→ **Provided records**:
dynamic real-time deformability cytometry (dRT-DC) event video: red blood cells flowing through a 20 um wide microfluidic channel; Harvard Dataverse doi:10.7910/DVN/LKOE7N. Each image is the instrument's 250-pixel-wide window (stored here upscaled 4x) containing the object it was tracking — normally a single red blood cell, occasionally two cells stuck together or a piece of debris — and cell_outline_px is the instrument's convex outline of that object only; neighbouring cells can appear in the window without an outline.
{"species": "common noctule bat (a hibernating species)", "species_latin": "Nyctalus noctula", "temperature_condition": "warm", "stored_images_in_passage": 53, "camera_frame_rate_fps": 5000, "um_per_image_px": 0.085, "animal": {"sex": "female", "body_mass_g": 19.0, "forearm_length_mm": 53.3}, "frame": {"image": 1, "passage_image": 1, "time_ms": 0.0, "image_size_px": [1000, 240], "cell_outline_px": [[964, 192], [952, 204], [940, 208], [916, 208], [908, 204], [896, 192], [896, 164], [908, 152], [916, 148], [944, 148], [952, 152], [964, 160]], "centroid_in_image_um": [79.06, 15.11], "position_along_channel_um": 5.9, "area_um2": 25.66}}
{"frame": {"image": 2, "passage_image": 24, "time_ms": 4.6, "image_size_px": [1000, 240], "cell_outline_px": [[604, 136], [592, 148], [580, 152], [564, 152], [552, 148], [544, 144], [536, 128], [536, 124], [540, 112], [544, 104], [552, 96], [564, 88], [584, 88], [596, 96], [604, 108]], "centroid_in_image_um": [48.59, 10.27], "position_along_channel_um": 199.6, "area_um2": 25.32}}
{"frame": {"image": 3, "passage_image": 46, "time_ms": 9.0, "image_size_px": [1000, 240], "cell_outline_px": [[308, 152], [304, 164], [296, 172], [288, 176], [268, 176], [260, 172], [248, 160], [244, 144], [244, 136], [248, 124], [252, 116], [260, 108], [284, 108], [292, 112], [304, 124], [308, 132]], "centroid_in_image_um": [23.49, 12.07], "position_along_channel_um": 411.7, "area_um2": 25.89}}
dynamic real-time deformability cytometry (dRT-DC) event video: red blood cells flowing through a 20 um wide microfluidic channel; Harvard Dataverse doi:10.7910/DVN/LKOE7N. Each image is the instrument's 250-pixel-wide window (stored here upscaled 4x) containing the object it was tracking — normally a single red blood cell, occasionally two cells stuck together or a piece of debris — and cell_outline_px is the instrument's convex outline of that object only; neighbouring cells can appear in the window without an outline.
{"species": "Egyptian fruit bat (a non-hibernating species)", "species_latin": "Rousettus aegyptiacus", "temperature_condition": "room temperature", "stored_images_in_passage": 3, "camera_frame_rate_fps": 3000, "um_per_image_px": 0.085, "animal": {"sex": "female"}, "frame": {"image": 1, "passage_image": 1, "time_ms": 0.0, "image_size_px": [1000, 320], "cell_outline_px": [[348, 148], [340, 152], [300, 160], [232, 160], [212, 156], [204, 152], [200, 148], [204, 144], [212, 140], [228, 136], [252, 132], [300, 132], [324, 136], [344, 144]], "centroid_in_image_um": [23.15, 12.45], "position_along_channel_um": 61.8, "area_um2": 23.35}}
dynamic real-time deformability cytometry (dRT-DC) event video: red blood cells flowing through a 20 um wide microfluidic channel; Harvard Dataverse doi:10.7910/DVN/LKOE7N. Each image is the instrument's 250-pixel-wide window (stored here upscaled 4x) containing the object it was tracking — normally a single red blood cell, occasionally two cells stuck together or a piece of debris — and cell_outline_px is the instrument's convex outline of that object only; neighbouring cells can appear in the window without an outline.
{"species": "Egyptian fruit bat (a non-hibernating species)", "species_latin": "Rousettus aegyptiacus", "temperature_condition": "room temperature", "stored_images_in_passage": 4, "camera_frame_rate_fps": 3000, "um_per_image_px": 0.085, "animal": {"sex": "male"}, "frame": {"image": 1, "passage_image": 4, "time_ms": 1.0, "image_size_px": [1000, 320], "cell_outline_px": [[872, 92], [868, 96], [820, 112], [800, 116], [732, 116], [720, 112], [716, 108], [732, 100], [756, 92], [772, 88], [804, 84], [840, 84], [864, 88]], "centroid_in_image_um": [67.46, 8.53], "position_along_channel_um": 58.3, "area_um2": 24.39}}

→ **Exercise description**:
Using the listing above, retype each line exactly.

→ **Result of this exercise**:
dynamic real-time deformability cytometry (dRT-DC) event video: red blood cells flowing through a 20 um wide microfluidic channel; Harvard Dataverse doi:10.7910/DVN/LKOE7N. Each image is the instrument's 250-pixel-wide window (stored here upscaled 4x) containing the object it was tracking — normally a single red blood cell, occasionally two cells stuck together or a piece of debris — and cell_outline_px is the instrument's convex outline of that object only; neighbouring cells can appear in the window without an outline.
{"species": "common noctule bat (a hibernating species)", "species_latin": "Nyctalus noctula", "temperature_condition": "warm", "stored_images_in_passage": 53, "camera_frame_rate_fps": 5000, "um_per_image_px": 0.085, "animal": {"sex": "female", "body_mass_g": 19.0, "forearm_length_mm": 53.3}, "frame": {"image": 1, "passage_image": 1, "time_ms": 0.0, "image_size_px": [1000, 240], "cell_outline_px": [[964, 192], [952, 204], [940, 208], [916, 208], [908, 204], [896, 192], [896, 164], [908, 152], [916, 148], [944, 148], [952, 152], [964, 160]], "centroid_in_image_um": [79.06, 15.11], "position_along_channel_um": 5.9, "area_um2": 25.66}}
{"frame": {"image": 2, "passage_image": 24, "time_ms": 4.6, "image_size_px": [1000, 240], "cell_outline_px": [[604, 136], [592, 148], [580, 152], [564, 152], [552, 148], [544, 144], [536, 128], [536, 124], [540, 112], [544, 104], [552, 96], [564, 88], [584, 88], [596, 96], [604, 108]], "centroid_in_image_um": [48.59, 10.27], "position_along_channel_um": 199.6, "area_um2": 25.32}}
{"frame": {"image": 3, "passage_image": 46, "time_ms": 9.0, "image_size_px": [1000, 240], "cell_outline_px": [[308, 152], [304, 164], [296, 172], [288, 176], [268, 176], [260, 172], [248, 160], [244, 144], [244, 136], [248, 124], [252, 116], [260, 108], [284, 108], [292, 112], [304, 124], [308, 132]], "centroid_in_image_um": [23.49, 12.07], "position_along_channel_um": 411.7, "area_um2": 25.89}}
dynamic real-time deformability cytometry (dRT-DC) event video: red blood cells flowing through a 20 um wide microfluidic channel; Harvard Dataverse doi:10.7910/DVN/LKOE7N. Each image is the instrument's 250-pixel-wide window (stored here upscaled 4x) containing the object it was tracking — normally a single red blood cell, occasionally two cells stuck together or a piece of debris — and cell_outline_px is the instrument's convex outline of that object only; neighbouring cells can appear in the window without an outline.
{"species": "Egyptian fruit bat (a non-hibernating species)", "species_latin": "Rousettus aegyptiacus", "temperature_condition": "room temperature", "stored_images_in_passage": 3, "camera_frame_rate_fps": 3000, "um_per_image_px": 0.085, "animal": {"sex": "female"}, "frame": {"image": 1, "passage_image": 1, "time_ms": 0.0, "image_size_px": [1000, 320], "cell_outline_px": [[348, 148], [340, 152], [300, 160], [232, 160], [212, 156], [204, 152], [200, 148], [204, 144], [212, 140], [228, 136], [252, 132], [300, 132], [324, 136], [344, 144]], "centroid_in_image_um": [23.15, 12.45], "position_along_channel_um": 61.8, "area_um2": 23.35}}
dynamic real-time deformability cytometry (dRT-DC) event video: red blood cells flowing through a 20 um wide microfluidic channel; Harvard Dataverse doi:10.7910/DVN/LKOE7N. Each image is the instrument's 250-pixel-wide window (stored here upscaled 4x) containing the object it was tracking — normally a single red blood cell, occasionally two cells stuck together or a piece of debris — and cell_outline_px is the instrument's convex outline of that object only; neighbouring cells can appear in the window without an outline.
{"species": "Egyptian fruit bat (a non-hibernating species)", "species_latin": "Rousettus aegyptiacus", "temperature_condition": "room temperature", "stored_images_in_passage": 4, "camera_frame_rate_fps": 3000, "um_per_image_px": 0.085, "animal": {"sex": "male"}, "frame": {"image": 1, "passage_image": 4, "time_ms": 1.0, "image_size_px": [1000, 320], "cell_outline_px": [[872, 92], [868, 96], [820, 112], [800, 116], [732, 116], [720, 112], [716, 108], [732, 100], [756, 92], [772, 88], [804, 84], [840, 84], [864, 88]], "centroid_in_image_um": [67.46, 8.53], "position_along_channel_um": 58.3, "area_um2": 24.39}}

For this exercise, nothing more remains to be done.